Work instruction - Would you please copy every line from the records that contains the word "labels"?

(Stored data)
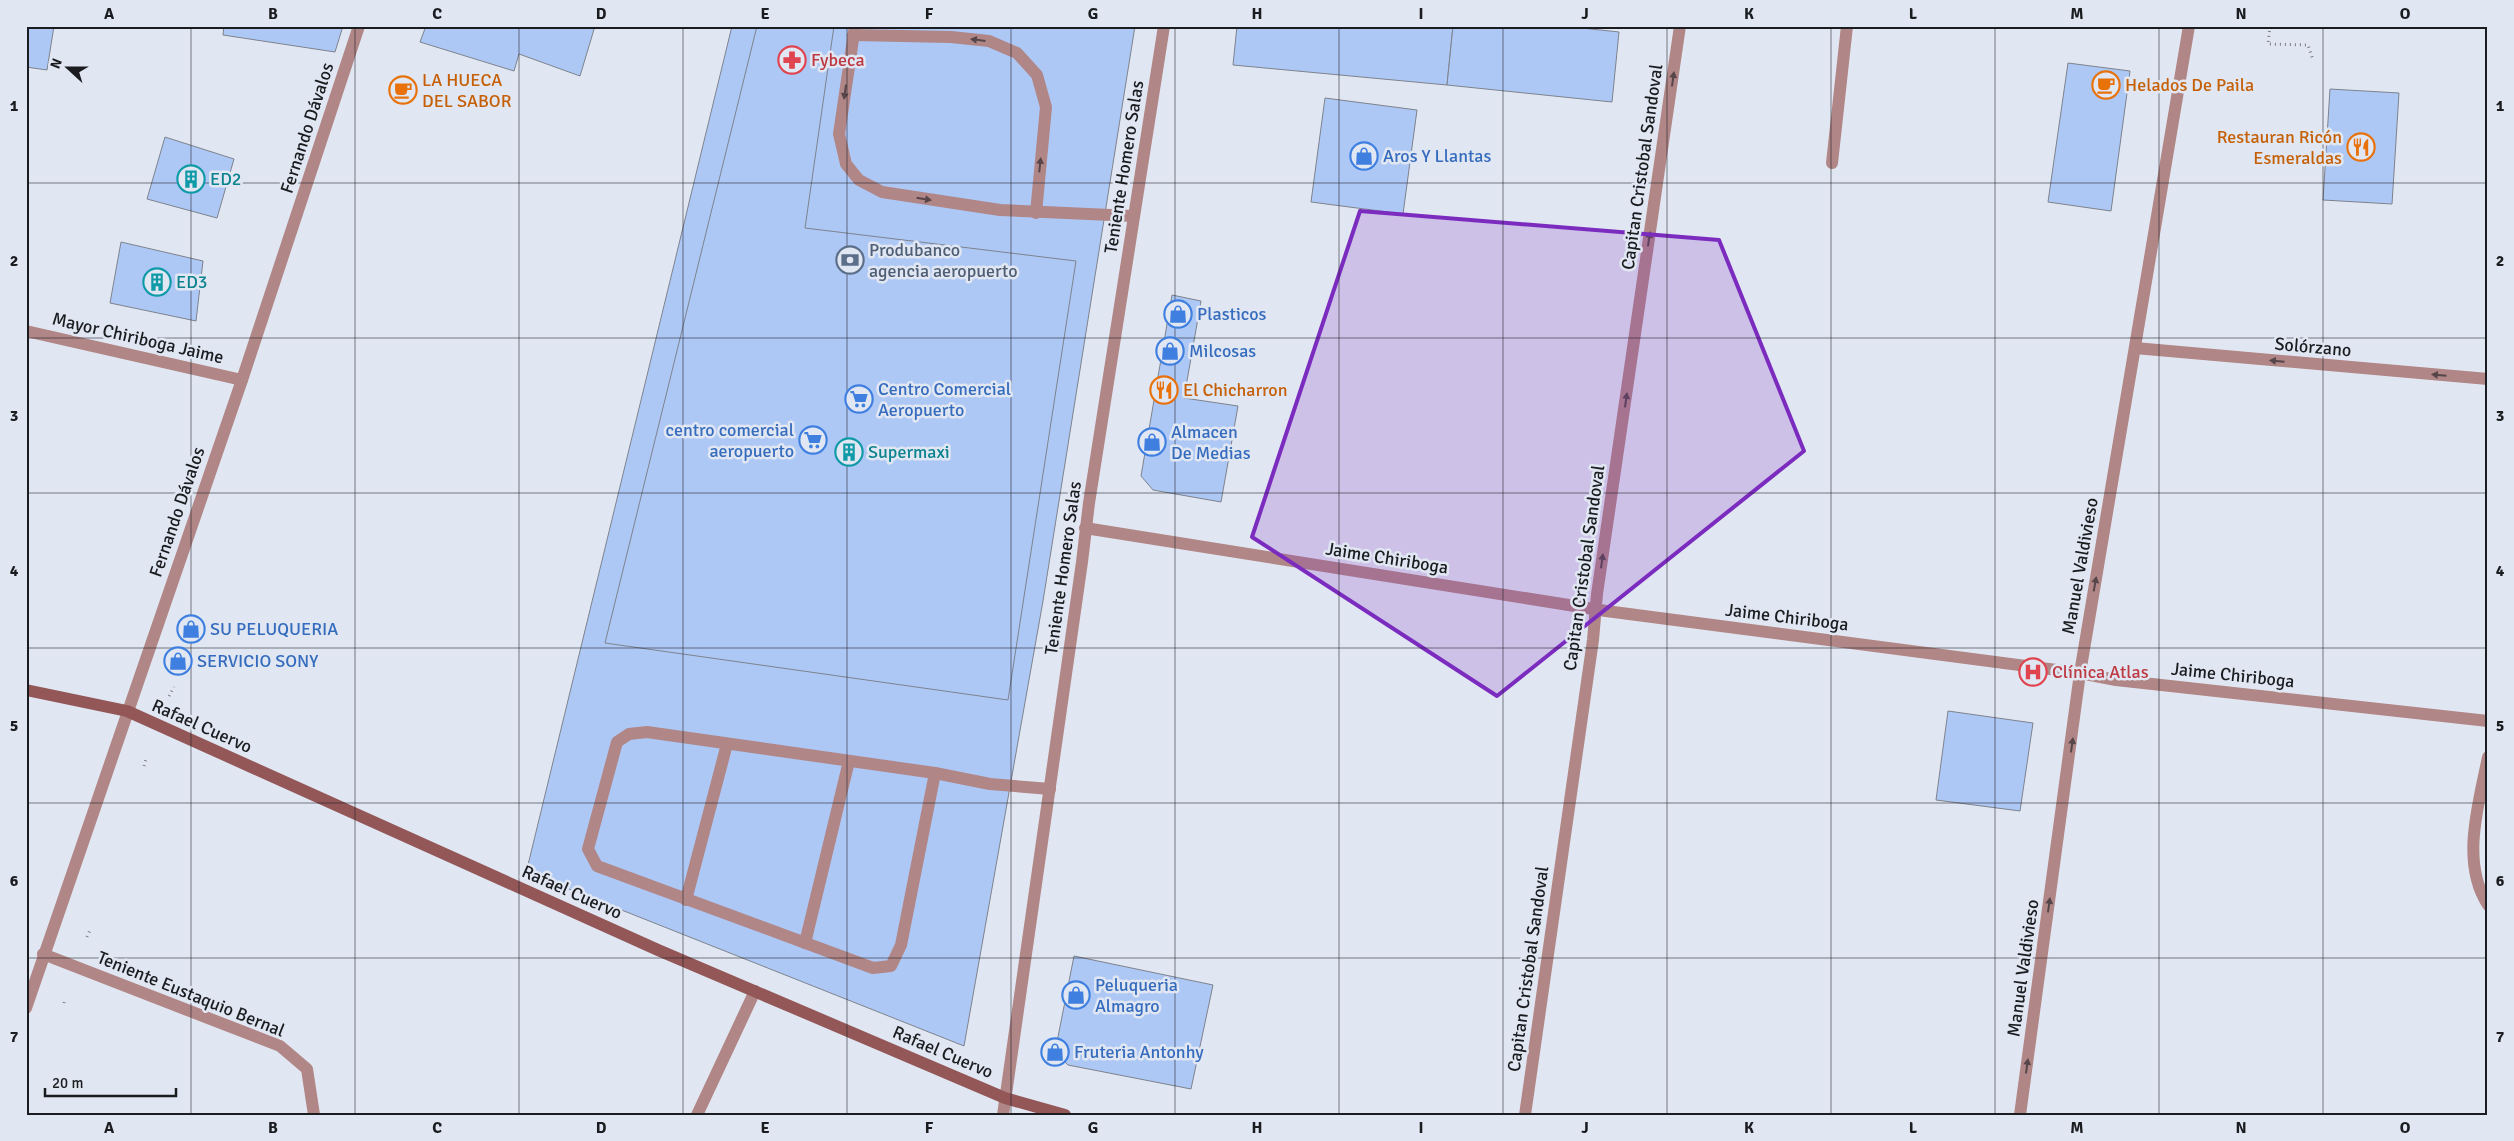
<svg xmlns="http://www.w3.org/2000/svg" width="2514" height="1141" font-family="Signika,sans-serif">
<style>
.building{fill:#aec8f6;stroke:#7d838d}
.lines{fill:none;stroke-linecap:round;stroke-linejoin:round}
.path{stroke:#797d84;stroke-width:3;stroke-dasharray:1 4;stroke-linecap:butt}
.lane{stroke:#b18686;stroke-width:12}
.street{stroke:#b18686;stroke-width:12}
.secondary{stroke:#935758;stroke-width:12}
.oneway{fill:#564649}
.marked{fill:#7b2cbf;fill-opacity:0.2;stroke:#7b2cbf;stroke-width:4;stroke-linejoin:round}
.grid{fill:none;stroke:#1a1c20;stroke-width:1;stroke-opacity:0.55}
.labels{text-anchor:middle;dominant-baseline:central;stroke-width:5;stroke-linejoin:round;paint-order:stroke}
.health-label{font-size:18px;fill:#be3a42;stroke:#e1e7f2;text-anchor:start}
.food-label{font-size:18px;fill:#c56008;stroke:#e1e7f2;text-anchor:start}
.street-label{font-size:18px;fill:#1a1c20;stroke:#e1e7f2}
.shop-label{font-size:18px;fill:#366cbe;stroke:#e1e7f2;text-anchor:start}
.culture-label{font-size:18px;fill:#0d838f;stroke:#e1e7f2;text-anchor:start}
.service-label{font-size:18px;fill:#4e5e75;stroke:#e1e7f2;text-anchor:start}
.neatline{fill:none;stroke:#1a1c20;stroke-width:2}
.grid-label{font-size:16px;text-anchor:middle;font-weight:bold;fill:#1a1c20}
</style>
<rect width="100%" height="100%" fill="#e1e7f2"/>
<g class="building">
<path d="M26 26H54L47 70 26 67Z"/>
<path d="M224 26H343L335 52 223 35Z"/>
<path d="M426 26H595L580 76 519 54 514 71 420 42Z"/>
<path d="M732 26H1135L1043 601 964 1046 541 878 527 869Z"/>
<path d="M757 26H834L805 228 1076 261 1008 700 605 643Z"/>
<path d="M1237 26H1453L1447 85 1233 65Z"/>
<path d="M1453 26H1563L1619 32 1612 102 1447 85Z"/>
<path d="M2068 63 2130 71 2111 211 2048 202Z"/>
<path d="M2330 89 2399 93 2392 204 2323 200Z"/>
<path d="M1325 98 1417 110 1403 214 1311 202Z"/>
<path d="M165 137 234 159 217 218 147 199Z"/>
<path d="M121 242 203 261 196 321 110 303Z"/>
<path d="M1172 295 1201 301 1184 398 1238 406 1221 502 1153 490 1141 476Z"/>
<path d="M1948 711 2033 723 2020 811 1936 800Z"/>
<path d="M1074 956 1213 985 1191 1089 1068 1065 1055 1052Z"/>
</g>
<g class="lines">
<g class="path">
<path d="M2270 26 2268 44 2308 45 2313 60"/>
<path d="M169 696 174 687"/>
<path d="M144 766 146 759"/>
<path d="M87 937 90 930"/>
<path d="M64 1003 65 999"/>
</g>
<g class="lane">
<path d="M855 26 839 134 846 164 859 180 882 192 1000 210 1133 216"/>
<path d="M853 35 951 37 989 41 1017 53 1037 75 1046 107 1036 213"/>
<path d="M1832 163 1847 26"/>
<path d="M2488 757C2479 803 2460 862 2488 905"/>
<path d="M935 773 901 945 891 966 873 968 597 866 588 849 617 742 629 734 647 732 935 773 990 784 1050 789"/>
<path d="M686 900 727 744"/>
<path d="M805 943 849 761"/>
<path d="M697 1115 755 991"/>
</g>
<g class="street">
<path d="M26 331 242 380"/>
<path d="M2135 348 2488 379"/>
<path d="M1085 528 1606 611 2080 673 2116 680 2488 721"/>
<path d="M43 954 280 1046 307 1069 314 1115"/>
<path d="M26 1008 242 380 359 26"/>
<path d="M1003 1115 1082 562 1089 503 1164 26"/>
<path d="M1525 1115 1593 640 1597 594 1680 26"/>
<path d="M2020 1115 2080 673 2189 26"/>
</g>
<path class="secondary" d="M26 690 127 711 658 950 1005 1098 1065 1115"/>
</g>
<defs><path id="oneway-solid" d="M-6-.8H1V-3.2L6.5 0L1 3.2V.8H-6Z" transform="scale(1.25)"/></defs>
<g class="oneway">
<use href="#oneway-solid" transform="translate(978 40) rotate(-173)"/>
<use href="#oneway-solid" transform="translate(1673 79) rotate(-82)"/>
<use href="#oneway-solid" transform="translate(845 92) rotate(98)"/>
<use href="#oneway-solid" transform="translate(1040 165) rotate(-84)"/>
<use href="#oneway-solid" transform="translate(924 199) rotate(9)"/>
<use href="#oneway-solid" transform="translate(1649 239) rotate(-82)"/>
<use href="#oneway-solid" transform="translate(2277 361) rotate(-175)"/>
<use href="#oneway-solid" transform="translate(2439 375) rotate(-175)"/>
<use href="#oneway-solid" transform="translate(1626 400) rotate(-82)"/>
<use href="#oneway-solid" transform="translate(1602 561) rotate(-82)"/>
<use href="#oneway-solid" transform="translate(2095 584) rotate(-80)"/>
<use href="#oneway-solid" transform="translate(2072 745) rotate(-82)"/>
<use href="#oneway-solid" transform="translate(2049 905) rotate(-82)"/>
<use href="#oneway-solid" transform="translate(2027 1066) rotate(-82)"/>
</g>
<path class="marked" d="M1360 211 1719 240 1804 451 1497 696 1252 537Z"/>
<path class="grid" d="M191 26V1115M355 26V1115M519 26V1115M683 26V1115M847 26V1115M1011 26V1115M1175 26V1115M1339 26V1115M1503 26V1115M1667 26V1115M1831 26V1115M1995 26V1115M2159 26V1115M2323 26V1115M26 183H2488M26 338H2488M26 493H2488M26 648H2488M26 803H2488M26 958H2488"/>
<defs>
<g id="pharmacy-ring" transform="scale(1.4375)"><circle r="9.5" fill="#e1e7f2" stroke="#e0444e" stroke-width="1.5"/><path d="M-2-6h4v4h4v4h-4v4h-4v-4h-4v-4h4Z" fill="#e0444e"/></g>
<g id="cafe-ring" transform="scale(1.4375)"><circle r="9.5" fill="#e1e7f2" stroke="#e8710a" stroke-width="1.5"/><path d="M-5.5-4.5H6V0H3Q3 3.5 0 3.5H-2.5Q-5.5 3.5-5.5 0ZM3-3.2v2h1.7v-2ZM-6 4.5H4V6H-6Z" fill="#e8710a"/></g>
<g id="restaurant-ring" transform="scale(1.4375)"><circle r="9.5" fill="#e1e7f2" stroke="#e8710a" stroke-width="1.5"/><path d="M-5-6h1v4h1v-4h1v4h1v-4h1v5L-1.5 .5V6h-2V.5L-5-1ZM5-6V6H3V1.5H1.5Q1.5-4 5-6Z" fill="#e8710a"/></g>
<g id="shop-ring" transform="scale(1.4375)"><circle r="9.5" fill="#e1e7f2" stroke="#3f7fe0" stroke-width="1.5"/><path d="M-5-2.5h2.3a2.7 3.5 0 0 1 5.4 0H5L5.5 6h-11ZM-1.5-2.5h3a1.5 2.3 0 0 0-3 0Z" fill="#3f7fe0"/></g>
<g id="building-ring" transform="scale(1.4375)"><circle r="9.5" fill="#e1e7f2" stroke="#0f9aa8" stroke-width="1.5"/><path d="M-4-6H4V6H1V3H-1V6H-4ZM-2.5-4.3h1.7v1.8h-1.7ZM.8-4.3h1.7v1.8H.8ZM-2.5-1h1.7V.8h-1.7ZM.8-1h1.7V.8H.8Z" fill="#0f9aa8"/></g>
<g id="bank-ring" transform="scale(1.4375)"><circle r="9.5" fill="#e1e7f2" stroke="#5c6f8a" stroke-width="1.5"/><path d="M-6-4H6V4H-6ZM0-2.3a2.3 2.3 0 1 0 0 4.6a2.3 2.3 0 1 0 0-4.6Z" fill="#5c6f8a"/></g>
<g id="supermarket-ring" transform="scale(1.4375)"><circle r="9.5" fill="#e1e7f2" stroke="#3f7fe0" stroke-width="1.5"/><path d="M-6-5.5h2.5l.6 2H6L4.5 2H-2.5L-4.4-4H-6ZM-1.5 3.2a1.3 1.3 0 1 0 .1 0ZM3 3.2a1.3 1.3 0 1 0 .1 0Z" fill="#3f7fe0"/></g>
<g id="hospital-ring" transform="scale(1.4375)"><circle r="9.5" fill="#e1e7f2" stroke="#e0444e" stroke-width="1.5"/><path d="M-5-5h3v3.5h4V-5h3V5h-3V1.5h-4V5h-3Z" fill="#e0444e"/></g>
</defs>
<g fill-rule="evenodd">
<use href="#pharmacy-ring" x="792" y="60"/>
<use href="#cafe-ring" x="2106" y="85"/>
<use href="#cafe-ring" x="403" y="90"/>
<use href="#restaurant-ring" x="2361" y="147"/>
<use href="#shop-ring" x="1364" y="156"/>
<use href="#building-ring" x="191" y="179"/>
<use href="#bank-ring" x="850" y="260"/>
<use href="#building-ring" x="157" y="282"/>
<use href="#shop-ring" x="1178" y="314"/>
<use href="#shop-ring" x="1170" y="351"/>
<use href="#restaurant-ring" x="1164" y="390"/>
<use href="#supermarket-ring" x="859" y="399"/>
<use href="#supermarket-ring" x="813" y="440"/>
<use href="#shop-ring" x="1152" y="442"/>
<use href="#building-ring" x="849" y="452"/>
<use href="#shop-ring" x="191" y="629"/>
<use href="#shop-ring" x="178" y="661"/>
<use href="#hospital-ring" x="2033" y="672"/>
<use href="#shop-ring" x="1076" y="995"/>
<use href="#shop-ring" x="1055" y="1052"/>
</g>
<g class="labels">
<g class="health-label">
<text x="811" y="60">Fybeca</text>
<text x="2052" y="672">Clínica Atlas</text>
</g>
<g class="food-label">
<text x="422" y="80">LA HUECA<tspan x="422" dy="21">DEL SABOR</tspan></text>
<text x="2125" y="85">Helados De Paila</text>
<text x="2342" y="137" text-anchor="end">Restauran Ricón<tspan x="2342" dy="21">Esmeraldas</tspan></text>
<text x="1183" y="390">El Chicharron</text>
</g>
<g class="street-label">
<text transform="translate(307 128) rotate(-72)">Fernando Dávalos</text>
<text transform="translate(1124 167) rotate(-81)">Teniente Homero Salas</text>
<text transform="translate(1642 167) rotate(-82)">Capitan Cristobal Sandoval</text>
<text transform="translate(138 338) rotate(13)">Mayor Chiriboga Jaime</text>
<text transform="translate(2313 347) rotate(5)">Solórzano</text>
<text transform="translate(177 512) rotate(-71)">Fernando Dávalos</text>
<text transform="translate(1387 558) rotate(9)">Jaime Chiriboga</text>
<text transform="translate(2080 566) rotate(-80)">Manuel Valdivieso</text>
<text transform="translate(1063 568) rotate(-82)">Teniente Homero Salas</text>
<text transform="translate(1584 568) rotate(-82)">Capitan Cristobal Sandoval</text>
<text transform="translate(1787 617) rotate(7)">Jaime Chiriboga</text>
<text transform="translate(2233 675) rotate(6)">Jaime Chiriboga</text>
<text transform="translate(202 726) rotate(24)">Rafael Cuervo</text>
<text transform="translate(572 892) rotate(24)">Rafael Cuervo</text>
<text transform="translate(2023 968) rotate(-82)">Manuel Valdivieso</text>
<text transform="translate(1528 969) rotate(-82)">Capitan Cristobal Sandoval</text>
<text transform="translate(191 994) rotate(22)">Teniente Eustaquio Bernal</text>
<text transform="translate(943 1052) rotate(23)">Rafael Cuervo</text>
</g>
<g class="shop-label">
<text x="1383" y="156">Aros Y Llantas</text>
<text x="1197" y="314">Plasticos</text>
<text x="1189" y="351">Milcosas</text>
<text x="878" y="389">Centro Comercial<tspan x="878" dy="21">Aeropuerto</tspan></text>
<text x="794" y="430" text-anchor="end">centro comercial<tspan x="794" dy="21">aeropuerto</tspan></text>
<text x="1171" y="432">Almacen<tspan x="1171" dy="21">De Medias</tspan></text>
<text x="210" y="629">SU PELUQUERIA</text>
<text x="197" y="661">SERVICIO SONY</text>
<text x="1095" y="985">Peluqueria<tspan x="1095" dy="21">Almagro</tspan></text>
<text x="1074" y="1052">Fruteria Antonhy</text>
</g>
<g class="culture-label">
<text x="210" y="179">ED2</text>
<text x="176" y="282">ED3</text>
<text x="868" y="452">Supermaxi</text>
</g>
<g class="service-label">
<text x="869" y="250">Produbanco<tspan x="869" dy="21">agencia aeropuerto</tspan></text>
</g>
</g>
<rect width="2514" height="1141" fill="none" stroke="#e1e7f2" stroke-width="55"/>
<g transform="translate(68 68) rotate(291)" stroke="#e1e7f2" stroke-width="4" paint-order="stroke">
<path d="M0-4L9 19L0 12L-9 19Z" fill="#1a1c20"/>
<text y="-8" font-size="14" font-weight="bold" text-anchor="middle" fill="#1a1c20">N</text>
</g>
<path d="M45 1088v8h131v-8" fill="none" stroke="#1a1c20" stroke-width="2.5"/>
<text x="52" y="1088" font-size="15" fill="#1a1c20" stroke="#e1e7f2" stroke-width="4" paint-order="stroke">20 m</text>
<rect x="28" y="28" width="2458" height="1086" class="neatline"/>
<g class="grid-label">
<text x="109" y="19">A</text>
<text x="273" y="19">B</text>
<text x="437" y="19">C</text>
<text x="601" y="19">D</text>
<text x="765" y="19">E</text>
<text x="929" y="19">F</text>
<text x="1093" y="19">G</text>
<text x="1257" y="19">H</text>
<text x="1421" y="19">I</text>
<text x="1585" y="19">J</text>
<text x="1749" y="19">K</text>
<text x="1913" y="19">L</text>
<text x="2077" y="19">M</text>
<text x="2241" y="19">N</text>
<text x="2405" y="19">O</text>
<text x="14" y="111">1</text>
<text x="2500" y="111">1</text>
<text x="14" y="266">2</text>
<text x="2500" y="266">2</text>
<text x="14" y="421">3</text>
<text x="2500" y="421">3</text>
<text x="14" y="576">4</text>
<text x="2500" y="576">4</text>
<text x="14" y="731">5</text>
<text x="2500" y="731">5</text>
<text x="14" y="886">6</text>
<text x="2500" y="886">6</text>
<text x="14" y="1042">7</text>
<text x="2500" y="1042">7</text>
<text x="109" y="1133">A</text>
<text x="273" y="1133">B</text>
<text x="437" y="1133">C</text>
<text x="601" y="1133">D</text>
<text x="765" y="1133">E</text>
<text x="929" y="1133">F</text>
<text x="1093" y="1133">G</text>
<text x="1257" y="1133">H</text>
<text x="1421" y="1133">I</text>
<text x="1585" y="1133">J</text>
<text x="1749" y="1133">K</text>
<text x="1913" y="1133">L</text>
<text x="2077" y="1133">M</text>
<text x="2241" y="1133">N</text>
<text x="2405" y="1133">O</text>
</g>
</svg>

Final answer -
.labels{text-anchor:middle;dominant-baseline:central;stroke-width:5;stroke-linejoin:round;paint-order:stroke}
<g class="labels">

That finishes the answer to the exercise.